■ THE REQUEST ■
Repeat each line of the records below word for word.

■ Saved entries ■
[start]

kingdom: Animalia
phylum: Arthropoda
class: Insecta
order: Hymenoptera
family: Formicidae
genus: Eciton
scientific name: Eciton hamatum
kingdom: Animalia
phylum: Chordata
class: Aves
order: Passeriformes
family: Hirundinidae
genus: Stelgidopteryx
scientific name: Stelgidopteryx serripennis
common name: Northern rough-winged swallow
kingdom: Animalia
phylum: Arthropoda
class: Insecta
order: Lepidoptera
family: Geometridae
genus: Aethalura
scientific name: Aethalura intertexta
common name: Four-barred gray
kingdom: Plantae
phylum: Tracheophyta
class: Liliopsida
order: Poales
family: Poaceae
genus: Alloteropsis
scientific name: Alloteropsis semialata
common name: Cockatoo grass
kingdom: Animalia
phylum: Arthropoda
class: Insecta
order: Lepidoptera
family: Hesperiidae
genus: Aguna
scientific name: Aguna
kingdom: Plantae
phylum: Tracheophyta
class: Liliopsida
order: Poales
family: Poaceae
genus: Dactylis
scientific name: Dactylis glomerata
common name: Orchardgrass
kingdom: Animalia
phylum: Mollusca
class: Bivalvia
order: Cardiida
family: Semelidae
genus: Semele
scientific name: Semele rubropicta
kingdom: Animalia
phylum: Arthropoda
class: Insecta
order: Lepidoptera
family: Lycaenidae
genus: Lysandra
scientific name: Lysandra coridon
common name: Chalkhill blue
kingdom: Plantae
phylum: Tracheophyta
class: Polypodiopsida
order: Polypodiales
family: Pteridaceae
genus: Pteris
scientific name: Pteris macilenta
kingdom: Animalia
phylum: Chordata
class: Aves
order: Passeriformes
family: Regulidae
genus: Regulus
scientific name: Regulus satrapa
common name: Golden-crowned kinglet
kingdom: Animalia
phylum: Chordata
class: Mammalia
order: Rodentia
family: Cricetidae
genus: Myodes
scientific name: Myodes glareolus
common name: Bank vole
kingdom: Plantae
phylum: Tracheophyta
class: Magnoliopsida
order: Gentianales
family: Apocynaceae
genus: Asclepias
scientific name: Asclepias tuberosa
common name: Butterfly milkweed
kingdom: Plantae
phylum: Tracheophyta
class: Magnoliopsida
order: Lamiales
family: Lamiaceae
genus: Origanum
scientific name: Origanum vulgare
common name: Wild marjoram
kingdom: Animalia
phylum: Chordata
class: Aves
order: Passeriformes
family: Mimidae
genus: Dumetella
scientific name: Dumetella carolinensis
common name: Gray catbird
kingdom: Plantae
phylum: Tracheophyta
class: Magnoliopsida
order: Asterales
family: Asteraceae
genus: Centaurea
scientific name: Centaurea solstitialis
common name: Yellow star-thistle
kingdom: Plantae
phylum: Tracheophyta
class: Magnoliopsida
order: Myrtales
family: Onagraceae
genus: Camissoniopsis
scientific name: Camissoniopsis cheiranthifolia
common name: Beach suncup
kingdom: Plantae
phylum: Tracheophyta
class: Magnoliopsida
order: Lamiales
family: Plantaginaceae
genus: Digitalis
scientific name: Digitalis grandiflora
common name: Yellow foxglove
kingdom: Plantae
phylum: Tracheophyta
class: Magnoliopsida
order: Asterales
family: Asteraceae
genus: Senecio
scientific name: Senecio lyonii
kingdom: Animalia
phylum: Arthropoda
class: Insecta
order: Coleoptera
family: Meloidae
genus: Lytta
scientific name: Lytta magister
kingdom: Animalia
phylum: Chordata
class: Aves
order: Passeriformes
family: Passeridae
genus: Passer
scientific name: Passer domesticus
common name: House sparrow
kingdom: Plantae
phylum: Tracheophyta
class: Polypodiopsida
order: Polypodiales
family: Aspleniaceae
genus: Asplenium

[end]

■ IN RESPONSE ■
kingdom: Animalia
phylum: Arthropoda
class: Insecta
order: Hymenoptera
family: Formicidae
genus: Eciton
scientific name: Eciton hamatum
kingdom: Animalia
phylum: Chordata
class: Aves
order: Passeriformes
family: Hirundinidae
genus: Stelgidopteryx
scientific name: Stelgidopteryx serripennis
common name: Northern rough-winged swallow
kingdom: Animalia
phylum: Arthropoda
class: Insecta
order: Lepidoptera
family: Geometridae
genus: Aethalura
scientific name: Aethalura intertexta
common name: Four-barred gray
kingdom: Plantae
phylum: Tracheophyta
class: Liliopsida
order: Poales
family: Poaceae
genus: Alloteropsis
scientific name: Alloteropsis semialata
common name: Cockatoo grass
kingdom: Animalia
phylum: Arthropoda
class: Insecta
order: Lepidoptera
family: Hesperiidae
genus: Aguna
scientific name: Aguna
kingdom: Plantae
phylum: Tracheophyta
class: Liliopsida
order: Poales
family: Poaceae
genus: Dactylis
scientific name: Dactylis glomerata
common name: Orchardgrass
kingdom: Animalia
phylum: Mollusca
class: Bivalvia
order: Cardiida
family: Semelidae
genus: Semele
scientific name: Semele rubropicta
kingdom: Animalia
phylum: Arthropoda
class: Insecta
order: Lepidoptera
family: Lycaenidae
genus: Lysandra
scientific name: Lysandra coridon
common name: Chalkhill blue
kingdom: Plantae
phylum: Tracheophyta
class: Polypodiopsida
order: Polypodiales
family: Pteridaceae
genus: Pteris
scientific name: Pteris macilenta
kingdom: Animalia
phylum: Chordata
class: Aves
order: Passeriformes
family: Regulidae
genus: Regulus
scientific name: Regulus satrapa
common name: Golden-crowned kinglet
kingdom: Animalia
phylum: Chordata
class: Mammalia
order: Rodentia
family: Cricetidae
genus: Myodes
scientific name: Myodes glareolus
common name: Bank vole
kingdom: Plantae
phylum: Tracheophyta
class: Magnoliopsida
order: Gentianales
family: Apocynaceae
genus: Asclepias
scientific name: Asclepias tuberosa
common name: Butterfly milkweed
kingdom: Plantae
phylum: Tracheophyta
class: Magnoliopsida
order: Lamiales
family: Lamiaceae
genus: Origanum
scientific name: Origanum vulgare
common name: Wild marjoram
kingdom: Animalia
phylum: Chordata
class: Aves
order: Passeriformes
family: Mimidae
genus: Dumetella
scientific name: Dumetella carolinensis
common name: Gray catbird
kingdom: Plantae
phylum: Tracheophyta
class: Magnoliopsida
order: Asterales
family: Asteraceae
genus: Centaurea
scientific name: Centaurea solstitialis
common name: Yellow star-thistle
kingdom: Plantae
phylum: Tracheophyta
class: Magnoliopsida
order: Myrtales
family: Onagraceae
genus: Camissoniopsis
scientific name: Camissoniopsis cheiranthifolia
common name: Beach suncup
kingdom: Plantae
phylum: Tracheophyta
class: Magnoliopsida
order: Lamiales
family: Plantaginaceae
genus: Digitalis
scientific name: Digitalis grandiflora
common name: Yellow foxglove
kingdom: Plantae
phylum: Tracheophyta
class: Magnoliopsida
order: Asterales
family: Asteraceae
genus: Senecio
scientific name: Senecio lyonii
kingdom: Animalia
phylum: Arthropoda
class: Insecta
order: Coleoptera
family: Meloidae
genus: Lytta
scientific name: Lytta magister
kingdom: Animalia
phylum: Chordata
class: Aves
order: Passeriformes
family: Passeridae
genus: Passer
scientific name: Passer domesticus
common name: House sparrow
kingdom: Plantae
phylum: Tracheophyta
class: Polypodiopsida
order: Polypodiales
family: Aspleniaceae
genus: Asplenium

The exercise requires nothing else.